Wir brauchen nicht weniger, sondern mehr Solidarität!
Anmerkungen zur Initiative „Sozialabbau stoppen! Sozialstaat stärken!“

Seit Jahren stehen sozialstaatliche Errungenschaften unter Druck. Die Spielregeln der internationalen Finanzmärkte bestimmen zunehmend Wirtschaft und Gesellschaft. Und die Regierungen sehen – nicht nur in Deutschland – ihre Aufgabe darin, diese Entwicklung zu befördern: Durch eine Politik der Privatisierung sozialer Risiken, der Arbeitsmarktderegulierung und der Öffnung der sozialen Sicherungssysteme für die Anlageinteressen der Kapitalmarktakteure. Der Sozialstaat droht zum Wettbewerbsstaat zu werden.
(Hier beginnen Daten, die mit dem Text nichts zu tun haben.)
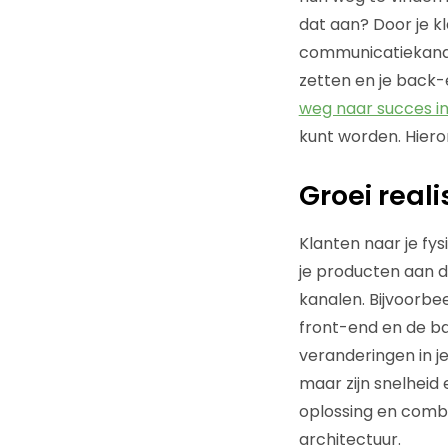
dat aan? Door je kl
communicatiekanale
zetten en je back-
weg naar succes in
kunt worden. Hieron
Groei real
Klanten naar je fys
je producten aan 
kanalen. Bijvoorbe
front-end en de ba
veranderingen in j
maar zijn snelheid
oplossing en combi
architectuur.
Deutschland ist auf dem Weg in eine tief gespaltene Gesellschaft, in der die Kluft zwischen Arm und Reich immer größer wird. Die Menschen spüren diese Gerechtigkeitslücke und wachsende „Politikverdrossenheit“ ist die Folge. Der Schaden für die Demokratie ist erheblich.
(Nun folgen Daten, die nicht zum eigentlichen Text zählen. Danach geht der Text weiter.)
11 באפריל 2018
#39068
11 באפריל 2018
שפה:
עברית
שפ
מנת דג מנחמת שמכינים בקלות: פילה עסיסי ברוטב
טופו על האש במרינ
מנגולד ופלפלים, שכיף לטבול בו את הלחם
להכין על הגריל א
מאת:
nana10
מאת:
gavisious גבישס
Die Antwort kann nur lauteten: Wir brauchen nicht weniger, sondern mehr Solidarität. Der Sozialstaat ist und bleibt eine unverzichtbare Institution zur Humanisierung und Demokratisierung unserer Gesellschaft!

Der Sozialverband Deutschland und die Volkssolidarität leisten mit ihrer Initiative einen wichtigen Beitrag zur dringend notwendigen gesellschaftlichen Debatte über ein neues Sozialstaatsverständnis, an der sich auch die IG Metall intensiv beteiligt. So verstehen wir etwa unsere jüngst gestartete Initiative „Neuer Generationenvertrag“ als ein Projekt sozialstaatlicher Erneuerung im Feld der Alterssicherung.